Supplied material Block Start

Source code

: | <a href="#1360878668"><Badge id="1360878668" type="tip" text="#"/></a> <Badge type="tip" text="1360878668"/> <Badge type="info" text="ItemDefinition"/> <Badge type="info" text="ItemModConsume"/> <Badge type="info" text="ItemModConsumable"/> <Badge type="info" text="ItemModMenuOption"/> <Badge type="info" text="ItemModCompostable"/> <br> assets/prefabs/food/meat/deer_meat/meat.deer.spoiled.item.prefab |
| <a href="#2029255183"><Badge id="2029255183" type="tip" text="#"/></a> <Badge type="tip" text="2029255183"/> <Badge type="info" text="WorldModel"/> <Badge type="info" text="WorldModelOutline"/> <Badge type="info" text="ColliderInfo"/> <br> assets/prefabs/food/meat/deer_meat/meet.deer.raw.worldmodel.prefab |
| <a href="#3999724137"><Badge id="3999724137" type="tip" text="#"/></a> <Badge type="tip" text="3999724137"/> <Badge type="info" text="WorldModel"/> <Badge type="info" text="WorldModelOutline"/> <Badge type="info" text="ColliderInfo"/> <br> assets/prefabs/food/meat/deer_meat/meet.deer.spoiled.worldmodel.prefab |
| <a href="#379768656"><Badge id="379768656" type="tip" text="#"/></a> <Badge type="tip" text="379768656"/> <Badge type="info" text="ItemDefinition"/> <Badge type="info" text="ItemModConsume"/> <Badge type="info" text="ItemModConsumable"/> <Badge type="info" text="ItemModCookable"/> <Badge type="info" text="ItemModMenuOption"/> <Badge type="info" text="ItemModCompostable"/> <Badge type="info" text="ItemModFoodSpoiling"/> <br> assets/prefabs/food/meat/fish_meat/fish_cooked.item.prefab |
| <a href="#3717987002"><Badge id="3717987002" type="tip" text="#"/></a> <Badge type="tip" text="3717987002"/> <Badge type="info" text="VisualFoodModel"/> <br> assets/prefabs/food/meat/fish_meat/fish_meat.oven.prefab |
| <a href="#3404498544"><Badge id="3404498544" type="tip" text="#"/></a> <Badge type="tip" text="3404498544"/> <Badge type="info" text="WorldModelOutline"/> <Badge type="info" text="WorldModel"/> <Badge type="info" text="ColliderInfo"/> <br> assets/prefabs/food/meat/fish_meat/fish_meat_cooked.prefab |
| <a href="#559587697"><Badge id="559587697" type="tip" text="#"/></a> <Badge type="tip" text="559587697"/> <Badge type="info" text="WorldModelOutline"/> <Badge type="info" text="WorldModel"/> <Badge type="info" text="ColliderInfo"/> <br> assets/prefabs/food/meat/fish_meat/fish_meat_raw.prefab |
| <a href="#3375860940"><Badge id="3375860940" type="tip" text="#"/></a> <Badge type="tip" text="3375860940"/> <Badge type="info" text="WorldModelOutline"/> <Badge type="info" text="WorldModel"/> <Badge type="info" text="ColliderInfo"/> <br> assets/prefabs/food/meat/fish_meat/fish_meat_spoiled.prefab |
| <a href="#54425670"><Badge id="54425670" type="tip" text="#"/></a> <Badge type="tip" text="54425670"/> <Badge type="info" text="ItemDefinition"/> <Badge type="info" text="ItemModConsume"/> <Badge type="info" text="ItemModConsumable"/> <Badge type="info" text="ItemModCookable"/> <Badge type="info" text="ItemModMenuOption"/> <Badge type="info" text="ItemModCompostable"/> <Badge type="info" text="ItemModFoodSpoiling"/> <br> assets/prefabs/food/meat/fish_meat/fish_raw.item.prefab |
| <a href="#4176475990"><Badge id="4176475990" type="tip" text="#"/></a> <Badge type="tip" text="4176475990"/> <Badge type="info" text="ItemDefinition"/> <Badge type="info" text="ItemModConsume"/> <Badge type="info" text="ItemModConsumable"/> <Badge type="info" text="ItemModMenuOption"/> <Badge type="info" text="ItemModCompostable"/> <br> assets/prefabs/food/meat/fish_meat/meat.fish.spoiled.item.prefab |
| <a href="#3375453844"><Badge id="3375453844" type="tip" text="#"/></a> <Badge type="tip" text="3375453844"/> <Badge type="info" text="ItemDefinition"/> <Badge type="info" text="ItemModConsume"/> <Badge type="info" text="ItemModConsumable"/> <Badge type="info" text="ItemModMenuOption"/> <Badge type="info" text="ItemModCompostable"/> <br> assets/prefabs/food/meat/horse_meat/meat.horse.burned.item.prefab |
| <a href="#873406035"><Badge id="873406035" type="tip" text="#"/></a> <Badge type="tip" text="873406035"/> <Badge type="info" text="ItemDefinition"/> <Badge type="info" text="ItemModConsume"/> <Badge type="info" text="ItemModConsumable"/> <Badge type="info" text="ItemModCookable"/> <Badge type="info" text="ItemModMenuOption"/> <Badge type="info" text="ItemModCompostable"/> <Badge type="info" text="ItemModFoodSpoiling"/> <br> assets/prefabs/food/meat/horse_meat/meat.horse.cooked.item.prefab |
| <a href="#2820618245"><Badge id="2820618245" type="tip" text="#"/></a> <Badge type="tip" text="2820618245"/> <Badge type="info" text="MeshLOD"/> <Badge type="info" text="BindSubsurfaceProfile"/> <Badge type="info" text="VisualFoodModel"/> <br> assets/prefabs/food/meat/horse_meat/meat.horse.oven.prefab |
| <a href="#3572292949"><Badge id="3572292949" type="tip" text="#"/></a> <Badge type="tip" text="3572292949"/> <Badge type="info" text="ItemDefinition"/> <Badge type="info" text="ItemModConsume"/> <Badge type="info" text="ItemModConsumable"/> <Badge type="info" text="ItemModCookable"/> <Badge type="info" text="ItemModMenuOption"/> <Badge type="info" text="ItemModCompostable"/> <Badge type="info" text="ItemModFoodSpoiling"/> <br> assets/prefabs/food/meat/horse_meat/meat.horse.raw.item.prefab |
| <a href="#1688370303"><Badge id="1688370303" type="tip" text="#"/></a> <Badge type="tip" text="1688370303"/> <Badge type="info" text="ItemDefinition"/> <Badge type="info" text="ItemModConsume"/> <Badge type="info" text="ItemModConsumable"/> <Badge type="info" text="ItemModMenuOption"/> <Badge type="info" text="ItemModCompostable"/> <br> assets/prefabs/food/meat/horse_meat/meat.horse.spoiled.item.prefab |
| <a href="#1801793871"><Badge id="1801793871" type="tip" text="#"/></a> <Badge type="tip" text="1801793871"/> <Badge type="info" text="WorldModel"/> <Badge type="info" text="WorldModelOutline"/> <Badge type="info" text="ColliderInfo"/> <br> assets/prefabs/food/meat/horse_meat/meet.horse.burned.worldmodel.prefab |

Supplied material Block End

== Task statement ==
Produce a word-for-word copy of all the entries above.

== Expected answer ==
Source code

: | <a href="#1360878668"><Badge id="1360878668" type="tip" text="#"/></a> <Badge type="tip" text="1360878668"/> <Badge type="info" text="ItemDefinition"/> <Badge type="info" text="ItemModConsume"/> <Badge type="info" text="ItemModConsumable"/> <Badge type="info" text="ItemModMenuOption"/> <Badge type="info" text="ItemModCompostable"/> <br> assets/prefabs/food/meat/deer_meat/meat.deer.spoiled.item.prefab |
| <a href="#2029255183"><Badge id="2029255183" type="tip" text="#"/></a> <Badge type="tip" text="2029255183"/> <Badge type="info" text="WorldModel"/> <Badge type="info" text="WorldModelOutline"/> <Badge type="info" text="ColliderInfo"/> <br> assets/prefabs/food/meat/deer_meat/meet.deer.raw.worldmodel.prefab |
| <a href="#3999724137"><Badge id="3999724137" type="tip" text="#"/></a> <Badge type="tip" text="3999724137"/> <Badge type="info" text="WorldModel"/> <Badge type="info" text="WorldModelOutline"/> <Badge type="info" text="ColliderInfo"/> <br> assets/prefabs/food/meat/deer_meat/meet.deer.spoiled.worldmodel.prefab |
| <a href="#379768656"><Badge id="379768656" type="tip" text="#"/></a> <Badge type="tip" text="379768656"/> <Badge type="info" text="ItemDefinition"/> <Badge type="info" text="ItemModConsume"/> <Badge type="info" text="ItemModConsumable"/> <Badge type="info" text="ItemModCookable"/> <Badge type="info" text="ItemModMenuOption"/> <Badge type="info" text="ItemModCompostable"/> <Badge type="info" text="ItemModFoodSpoiling"/> <br> assets/prefabs/food/meat/fish_meat/fish_cooked.item.prefab |
| <a href="#3717987002"><Badge id="3717987002" type="tip" text="#"/></a> <Badge type="tip" text="3717987002"/> <Badge type="info" text="VisualFoodModel"/> <br> assets/prefabs/food/meat/fish_meat/fish_meat.oven.prefab |
| <a href="#3404498544"><Badge id="3404498544" type="tip" text="#"/></a> <Badge type="tip" text="3404498544"/> <Badge type="info" text="WorldModelOutline"/> <Badge type="info" text="WorldModel"/> <Badge type="info" text="ColliderInfo"/> <br> assets/prefabs/food/meat/fish_meat/fish_meat_cooked.prefab |
| <a href="#559587697"><Badge id="559587697" type="tip" text="#"/></a> <Badge type="tip" text="559587697"/> <Badge type="info" text="WorldModelOutline"/> <Badge type="info" text="WorldModel"/> <Badge type="info" text="ColliderInfo"/> <br> assets/prefabs/food/meat/fish_meat/fish_meat_raw.prefab |
| <a href="#3375860940"><Badge id="3375860940" type="tip" text="#"/></a> <Badge type="tip" text="3375860940"/> <Badge type="info" text="WorldModelOutline"/> <Badge type="info" text="WorldModel"/> <Badge type="info" text="ColliderInfo"/> <br> assets/prefabs/food/meat/fish_meat/fish_meat_spoiled.prefab |
| <a href="#54425670"><Badge id="54425670" type="tip" text="#"/></a> <Badge type="tip" text="54425670"/> <Badge type="info" text="ItemDefinition"/> <Badge type="info" text="ItemModConsume"/> <Badge type="info" text="ItemModConsumable"/> <Badge type="info" text="ItemModCookable"/> <Badge type="info" text="ItemModMenuOption"/> <Badge type="info" text="ItemModCompostable"/> <Badge type="info" text="ItemModFoodSpoiling"/> <br> assets/prefabs/food/meat/fish_meat/fish_raw.item.prefab |
| <a href="#4176475990"><Badge id="4176475990" type="tip" text="#"/></a> <Badge type="tip" text="4176475990"/> <Badge type="info" text="ItemDefinition"/> <Badge type="info" text="ItemModConsume"/> <Badge type="info" text="ItemModConsumable"/> <Badge type="info" text="ItemModMenuOption"/> <Badge type="info" text="ItemModCompostable"/> <br> assets/prefabs/food/meat/fish_meat/meat.fish.spoiled.item.prefab |
| <a href="#3375453844"><Badge id="3375453844" type="tip" text="#"/></a> <Badge type="tip" text="3375453844"/> <Badge type="info" text="ItemDefinition"/> <Badge type="info" text="ItemModConsume"/> <Badge type="info" text="ItemModConsumable"/> <Badge type="info" text="ItemModMenuOption"/> <Badge type="info" text="ItemModCompostable"/> <br> assets/prefabs/food/meat/horse_meat/meat.horse.burned.item.prefab |
| <a href="#873406035"><Badge id="873406035" type="tip" text="#"/></a> <Badge type="tip" text="873406035"/> <Badge type="info" text="ItemDefinition"/> <Badge type="info" text="ItemModConsume"/> <Badge type="info" text="ItemModConsumable"/> <Badge type="info" text="ItemModCookable"/> <Badge type="info" text="ItemModMenuOption"/> <Badge type="info" text="ItemModCompostable"/> <Badge type="info" text="ItemModFoodSpoiling"/> <br> assets/prefabs/food/meat/horse_meat/meat.horse.cooked.item.prefab |
| <a href="#2820618245"><Badge id="2820618245" type="tip" text="#"/></a> <Badge type="tip" text="2820618245"/> <Badge type="info" text="MeshLOD"/> <Badge type="info" text="BindSubsurfaceProfile"/> <Badge type="info" text="VisualFoodModel"/> <br> assets/prefabs/food/meat/horse_meat/meat.horse.oven.prefab |
| <a href="#3572292949"><Badge id="3572292949" type="tip" text="#"/></a> <Badge type="tip" text="3572292949"/> <Badge type="info" text="ItemDefinition"/> <Badge type="info" text="ItemModConsume"/> <Badge type="info" text="ItemModConsumable"/> <Badge type="info" text="ItemModCookable"/> <Badge type="info" text="ItemModMenuOption"/> <Badge type="info" text="ItemModCompostable"/> <Badge type="info" text="ItemModFoodSpoiling"/> <br> assets/prefabs/food/meat/horse_meat/meat.horse.raw.item.prefab |
| <a href="#1688370303"><Badge id="1688370303" type="tip" text="#"/></a> <Badge type="tip" text="1688370303"/> <Badge type="info" text="ItemDefinition"/> <Badge type="info" text="ItemModConsume"/> <Badge type="info" text="ItemModConsumable"/> <Badge type="info" text="ItemModMenuOption"/> <Badge type="info" text="ItemModCompostable"/> <br> assets/prefabs/food/meat/horse_meat/meat.horse.spoiled.item.prefab |
| <a href="#1801793871"><Badge id="1801793871" type="tip" text="#"/></a> <Badge type="tip" text="1801793871"/> <Badge type="info" text="WorldModel"/> <Badge type="info" text="WorldModelOutline"/> <Badge type="info" text="ColliderInfo"/> <br> assets/prefabs/food/meat/horse_meat/meet.horse.burned.worldmodel.prefab |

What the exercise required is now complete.